BEGIN DATA PROVIDED

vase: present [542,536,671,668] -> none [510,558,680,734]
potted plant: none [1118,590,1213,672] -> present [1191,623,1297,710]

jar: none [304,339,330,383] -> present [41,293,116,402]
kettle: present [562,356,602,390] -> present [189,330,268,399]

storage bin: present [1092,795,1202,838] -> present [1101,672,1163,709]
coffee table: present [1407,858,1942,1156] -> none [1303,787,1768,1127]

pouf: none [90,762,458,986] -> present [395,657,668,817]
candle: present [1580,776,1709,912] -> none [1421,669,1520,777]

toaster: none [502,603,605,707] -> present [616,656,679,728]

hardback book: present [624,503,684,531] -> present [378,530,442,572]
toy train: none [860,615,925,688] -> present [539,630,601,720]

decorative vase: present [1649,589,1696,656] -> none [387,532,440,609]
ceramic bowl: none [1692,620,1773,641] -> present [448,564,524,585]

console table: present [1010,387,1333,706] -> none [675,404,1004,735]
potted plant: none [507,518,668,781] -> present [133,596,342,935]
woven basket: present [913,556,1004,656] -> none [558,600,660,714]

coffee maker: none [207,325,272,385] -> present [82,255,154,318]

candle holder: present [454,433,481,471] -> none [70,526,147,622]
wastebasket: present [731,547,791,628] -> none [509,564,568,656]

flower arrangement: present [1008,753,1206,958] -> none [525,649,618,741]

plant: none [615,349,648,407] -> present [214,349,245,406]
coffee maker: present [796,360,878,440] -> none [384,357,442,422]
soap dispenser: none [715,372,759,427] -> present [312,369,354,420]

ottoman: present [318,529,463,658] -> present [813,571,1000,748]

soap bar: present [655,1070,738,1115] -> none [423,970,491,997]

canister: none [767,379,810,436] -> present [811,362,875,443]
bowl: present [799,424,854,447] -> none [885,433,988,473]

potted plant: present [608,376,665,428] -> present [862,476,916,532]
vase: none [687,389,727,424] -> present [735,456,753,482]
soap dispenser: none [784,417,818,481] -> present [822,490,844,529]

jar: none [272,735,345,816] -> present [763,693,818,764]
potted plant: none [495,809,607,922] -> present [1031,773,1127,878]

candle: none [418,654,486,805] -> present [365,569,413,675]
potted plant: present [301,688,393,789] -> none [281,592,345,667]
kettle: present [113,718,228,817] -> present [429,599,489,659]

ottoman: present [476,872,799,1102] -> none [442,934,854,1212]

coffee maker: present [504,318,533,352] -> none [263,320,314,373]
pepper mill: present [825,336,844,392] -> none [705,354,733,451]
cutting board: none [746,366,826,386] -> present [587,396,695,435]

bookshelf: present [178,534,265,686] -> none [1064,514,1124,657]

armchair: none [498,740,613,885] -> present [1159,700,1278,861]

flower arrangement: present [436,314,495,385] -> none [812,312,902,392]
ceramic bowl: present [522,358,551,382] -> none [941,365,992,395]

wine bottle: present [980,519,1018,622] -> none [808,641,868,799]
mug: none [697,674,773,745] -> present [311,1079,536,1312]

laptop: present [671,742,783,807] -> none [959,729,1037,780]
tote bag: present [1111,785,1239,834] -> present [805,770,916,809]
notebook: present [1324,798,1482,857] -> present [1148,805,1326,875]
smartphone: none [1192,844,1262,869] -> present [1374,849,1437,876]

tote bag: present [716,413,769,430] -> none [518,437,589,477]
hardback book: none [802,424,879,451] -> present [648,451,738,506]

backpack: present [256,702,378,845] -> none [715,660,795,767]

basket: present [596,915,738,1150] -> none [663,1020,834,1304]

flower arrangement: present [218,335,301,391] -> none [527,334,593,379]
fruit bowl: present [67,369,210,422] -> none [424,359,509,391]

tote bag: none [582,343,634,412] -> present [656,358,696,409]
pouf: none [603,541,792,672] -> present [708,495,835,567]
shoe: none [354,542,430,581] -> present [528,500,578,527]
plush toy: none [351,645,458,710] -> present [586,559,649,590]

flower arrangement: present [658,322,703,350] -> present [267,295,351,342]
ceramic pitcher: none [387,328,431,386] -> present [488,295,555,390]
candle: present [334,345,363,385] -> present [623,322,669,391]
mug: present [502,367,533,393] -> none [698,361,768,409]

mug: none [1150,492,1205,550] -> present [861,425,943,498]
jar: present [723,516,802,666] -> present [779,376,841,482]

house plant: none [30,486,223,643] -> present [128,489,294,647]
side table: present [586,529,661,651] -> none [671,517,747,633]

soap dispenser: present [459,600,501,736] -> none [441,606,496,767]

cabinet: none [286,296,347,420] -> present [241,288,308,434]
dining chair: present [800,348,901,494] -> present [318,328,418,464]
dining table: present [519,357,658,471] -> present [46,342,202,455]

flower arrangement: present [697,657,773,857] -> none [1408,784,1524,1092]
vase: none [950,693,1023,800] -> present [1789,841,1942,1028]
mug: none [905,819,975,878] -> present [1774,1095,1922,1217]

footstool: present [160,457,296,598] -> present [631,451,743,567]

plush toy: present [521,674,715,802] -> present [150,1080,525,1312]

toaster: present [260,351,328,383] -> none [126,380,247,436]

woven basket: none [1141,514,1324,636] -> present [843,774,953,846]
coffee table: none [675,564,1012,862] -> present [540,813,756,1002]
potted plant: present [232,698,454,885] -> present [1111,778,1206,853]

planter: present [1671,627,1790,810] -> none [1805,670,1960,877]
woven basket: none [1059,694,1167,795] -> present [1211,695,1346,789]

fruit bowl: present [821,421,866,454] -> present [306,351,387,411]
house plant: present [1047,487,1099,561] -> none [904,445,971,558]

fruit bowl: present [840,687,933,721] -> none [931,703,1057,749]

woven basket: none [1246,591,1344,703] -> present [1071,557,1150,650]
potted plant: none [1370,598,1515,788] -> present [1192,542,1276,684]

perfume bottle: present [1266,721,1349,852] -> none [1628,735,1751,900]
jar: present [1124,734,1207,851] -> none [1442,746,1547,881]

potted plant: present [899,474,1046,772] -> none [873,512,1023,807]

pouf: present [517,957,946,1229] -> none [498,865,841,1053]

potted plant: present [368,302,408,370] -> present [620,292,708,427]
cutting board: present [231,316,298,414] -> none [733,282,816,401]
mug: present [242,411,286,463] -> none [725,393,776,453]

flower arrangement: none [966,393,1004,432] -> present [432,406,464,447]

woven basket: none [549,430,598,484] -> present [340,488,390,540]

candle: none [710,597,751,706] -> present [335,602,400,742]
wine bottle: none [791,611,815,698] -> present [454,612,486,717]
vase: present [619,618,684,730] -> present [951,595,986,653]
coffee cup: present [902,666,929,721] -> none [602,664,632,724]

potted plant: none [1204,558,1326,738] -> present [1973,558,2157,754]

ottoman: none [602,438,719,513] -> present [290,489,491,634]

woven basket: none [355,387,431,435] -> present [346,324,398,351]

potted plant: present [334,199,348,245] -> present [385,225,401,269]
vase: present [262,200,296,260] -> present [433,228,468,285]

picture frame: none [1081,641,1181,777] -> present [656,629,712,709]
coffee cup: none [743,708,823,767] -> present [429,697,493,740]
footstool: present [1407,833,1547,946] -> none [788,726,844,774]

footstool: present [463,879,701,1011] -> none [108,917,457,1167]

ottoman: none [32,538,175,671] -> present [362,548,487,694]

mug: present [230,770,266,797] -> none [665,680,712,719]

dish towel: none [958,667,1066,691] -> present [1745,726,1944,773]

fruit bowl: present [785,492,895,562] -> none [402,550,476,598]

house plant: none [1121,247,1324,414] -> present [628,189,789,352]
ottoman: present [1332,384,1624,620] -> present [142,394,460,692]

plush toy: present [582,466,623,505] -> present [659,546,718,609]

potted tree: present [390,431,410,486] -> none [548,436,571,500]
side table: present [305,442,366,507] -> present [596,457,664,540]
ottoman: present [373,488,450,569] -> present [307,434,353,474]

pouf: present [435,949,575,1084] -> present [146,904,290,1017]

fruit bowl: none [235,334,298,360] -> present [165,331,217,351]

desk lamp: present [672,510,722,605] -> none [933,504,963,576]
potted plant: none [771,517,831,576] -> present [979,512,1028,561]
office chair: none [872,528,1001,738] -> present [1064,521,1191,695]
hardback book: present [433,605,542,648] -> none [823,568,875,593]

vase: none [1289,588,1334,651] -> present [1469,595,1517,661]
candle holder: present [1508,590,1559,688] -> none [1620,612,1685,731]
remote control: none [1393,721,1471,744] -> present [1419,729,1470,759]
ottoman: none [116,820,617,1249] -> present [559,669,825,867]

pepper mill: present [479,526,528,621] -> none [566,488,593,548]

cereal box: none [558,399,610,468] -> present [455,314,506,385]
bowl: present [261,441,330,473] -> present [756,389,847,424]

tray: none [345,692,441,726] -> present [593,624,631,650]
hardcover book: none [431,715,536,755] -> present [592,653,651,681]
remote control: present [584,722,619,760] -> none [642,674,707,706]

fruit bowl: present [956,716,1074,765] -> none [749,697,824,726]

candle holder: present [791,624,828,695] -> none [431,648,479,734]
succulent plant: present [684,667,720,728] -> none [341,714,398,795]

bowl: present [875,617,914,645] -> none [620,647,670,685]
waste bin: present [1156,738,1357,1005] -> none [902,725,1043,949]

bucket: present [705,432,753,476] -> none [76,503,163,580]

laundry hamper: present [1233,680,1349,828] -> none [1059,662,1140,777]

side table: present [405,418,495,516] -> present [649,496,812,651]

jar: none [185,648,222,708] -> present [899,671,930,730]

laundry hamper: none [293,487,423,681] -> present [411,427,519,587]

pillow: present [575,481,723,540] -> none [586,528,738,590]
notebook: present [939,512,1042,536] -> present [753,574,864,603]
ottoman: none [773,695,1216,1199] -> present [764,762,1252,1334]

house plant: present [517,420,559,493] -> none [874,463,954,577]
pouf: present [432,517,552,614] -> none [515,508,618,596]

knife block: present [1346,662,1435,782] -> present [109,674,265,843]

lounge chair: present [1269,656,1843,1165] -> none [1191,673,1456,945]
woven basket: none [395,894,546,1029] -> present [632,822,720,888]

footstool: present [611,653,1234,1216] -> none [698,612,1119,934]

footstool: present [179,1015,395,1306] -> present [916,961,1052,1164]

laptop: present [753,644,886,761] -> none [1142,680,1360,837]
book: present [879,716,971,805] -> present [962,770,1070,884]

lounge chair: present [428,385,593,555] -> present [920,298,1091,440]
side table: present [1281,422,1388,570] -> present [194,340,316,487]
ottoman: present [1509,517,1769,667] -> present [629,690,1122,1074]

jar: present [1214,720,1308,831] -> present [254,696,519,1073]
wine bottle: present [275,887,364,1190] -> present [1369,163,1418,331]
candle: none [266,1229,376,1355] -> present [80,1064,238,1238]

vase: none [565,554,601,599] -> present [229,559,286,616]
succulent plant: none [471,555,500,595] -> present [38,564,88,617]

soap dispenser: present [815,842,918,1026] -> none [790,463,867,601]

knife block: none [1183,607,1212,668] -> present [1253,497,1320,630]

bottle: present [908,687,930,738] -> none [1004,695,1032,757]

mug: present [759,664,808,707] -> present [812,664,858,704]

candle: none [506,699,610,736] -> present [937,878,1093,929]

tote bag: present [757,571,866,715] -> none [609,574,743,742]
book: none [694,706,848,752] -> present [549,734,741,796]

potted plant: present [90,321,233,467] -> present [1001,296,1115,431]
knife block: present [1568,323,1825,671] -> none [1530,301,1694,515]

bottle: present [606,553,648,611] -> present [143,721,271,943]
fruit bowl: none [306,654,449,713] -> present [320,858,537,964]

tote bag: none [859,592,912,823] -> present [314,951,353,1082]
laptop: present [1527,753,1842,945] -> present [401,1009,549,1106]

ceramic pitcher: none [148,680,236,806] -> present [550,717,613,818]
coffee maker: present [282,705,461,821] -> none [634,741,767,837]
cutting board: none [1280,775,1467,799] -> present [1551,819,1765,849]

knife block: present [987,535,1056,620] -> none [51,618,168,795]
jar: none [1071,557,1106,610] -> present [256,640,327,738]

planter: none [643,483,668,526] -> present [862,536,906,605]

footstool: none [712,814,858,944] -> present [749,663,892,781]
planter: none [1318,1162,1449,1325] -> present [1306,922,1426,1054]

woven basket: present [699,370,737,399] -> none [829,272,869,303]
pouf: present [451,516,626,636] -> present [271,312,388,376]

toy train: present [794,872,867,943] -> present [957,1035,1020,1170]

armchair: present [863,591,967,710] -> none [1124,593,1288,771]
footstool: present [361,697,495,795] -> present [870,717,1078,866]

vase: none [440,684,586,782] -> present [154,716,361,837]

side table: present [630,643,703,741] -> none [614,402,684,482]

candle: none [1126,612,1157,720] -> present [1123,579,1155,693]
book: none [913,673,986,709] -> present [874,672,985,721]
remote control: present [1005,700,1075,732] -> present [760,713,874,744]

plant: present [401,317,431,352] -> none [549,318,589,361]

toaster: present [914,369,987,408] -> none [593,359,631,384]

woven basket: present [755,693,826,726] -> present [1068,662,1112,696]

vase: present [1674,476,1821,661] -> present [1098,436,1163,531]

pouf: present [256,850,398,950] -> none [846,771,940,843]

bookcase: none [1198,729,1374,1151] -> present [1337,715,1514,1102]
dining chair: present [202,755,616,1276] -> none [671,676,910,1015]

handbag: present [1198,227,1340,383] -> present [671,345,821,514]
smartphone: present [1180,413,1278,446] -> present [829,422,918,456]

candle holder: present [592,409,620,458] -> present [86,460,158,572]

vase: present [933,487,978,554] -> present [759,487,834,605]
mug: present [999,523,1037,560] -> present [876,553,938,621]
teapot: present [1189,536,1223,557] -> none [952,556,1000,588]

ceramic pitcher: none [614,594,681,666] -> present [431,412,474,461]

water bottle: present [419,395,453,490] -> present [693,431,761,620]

END DATA PROVIDED

**INSTRUCTION:** From the line containing "side table: present [586,529,661,651]" down to the line containing "dining chair: present [800,348,901,494]" in the material above, reproduce every line exactly, including the two end lines.

**RESPONSE TO THIS TASK:**
side table: present [586,529,661,651] -> none [671,517,747,633]

soap dispenser: present [459,600,501,736] -> none [441,606,496,767]

cabinet: none [286,296,347,420] -> present [241,288,308,434]
dining chair: present [800,348,901,494] -> present [318,328,418,464]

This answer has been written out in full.